Russian court fines inmates for writing the word 'fart' — it's prison slang for 'luck,' but now it's illegal

A Russian court in Buryatia fined two inmates for writing the word 'fart' (meaning luck in prison slang) on postcards, deeming it a symbol of the extremist AUE movement.

Foto: Meduza

A court in Buryatia has fined two inmates for writing the word "fart" and the phrase "With a Convict's Respect" on postcards. Each inmate was ordered to pay a fine of 1,000 rubles (approximately $13).

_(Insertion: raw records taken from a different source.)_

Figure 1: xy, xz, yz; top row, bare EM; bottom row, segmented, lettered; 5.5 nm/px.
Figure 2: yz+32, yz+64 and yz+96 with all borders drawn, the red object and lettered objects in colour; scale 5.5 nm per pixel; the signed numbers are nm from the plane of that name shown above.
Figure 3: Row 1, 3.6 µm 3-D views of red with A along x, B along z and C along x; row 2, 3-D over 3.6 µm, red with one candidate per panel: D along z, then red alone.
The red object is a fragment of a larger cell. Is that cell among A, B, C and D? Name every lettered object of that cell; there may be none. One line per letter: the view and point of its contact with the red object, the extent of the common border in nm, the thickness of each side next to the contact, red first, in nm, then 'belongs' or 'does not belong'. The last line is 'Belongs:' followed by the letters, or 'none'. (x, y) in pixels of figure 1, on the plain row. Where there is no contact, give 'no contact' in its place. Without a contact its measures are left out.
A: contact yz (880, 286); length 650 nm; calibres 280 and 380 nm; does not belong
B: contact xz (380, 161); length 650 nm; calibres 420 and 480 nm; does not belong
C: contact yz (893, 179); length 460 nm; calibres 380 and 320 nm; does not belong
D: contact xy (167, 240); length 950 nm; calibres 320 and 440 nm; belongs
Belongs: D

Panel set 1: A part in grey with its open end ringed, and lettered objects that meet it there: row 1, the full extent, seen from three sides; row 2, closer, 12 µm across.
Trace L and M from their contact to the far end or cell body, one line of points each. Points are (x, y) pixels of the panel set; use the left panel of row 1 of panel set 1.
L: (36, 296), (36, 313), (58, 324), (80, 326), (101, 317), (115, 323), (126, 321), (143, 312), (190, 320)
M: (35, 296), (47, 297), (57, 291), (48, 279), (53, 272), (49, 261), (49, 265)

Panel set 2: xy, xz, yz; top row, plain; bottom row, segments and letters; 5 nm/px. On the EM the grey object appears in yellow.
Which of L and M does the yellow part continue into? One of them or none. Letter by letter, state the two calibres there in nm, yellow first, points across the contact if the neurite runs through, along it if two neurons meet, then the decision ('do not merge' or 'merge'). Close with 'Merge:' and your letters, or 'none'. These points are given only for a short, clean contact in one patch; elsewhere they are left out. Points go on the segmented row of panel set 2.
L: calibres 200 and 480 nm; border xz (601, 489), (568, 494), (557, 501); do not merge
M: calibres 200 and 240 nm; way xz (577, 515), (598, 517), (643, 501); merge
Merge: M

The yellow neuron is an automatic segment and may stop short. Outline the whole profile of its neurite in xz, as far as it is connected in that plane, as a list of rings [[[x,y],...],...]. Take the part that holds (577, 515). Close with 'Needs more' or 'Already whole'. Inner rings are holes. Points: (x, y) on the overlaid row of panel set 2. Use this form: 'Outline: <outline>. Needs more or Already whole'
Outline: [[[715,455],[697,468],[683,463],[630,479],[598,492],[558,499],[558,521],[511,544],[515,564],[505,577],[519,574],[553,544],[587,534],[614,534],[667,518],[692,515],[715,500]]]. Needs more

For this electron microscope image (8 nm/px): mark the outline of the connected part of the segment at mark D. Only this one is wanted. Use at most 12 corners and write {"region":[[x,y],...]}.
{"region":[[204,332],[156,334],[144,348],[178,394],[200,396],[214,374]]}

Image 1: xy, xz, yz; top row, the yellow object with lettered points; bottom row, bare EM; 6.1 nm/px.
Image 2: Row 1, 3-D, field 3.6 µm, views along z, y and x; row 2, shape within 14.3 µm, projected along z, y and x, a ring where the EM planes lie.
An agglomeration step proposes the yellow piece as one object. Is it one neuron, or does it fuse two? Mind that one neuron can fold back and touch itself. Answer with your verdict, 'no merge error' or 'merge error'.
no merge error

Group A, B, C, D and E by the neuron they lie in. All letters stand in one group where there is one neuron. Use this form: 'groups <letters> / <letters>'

According to court rulings, inmates Sambu Radnabazarov and Alexander Goncharov were practicing their handwriting when they wrote these words. Officials from the Federal Penitentiary Service deemed the inscriptions as displaying symbols of an "extremist organization."

Both inmates pleaded guilty. The rulings stated: "He did not understand what the words meant. He now understands and no longer uses these expressions."

AUE stands for "Arestantsky Uklad Edin" ("the Convict Order is United") or "Arestantskoe Urkaganskoe Edinstvo" ("Convict-Thug Unity"). It refers to a subculture that transplants prison rules into teenagers' daily lives. In 2020, Russia's Supreme Court labeled it an "extremist organization" and banned it.

According to Verstka, Russian courts previously considered the slang word "fart" (meaning "a stroke of luck") as connected to AUE only when it appeared in specific slogans such as "fartu masti" or "fartu masti AUE!" — phrases drawn from criminal jargon that wish good luck on the criminal world.

This case highlights the application of Russia's extremism laws to prison slang.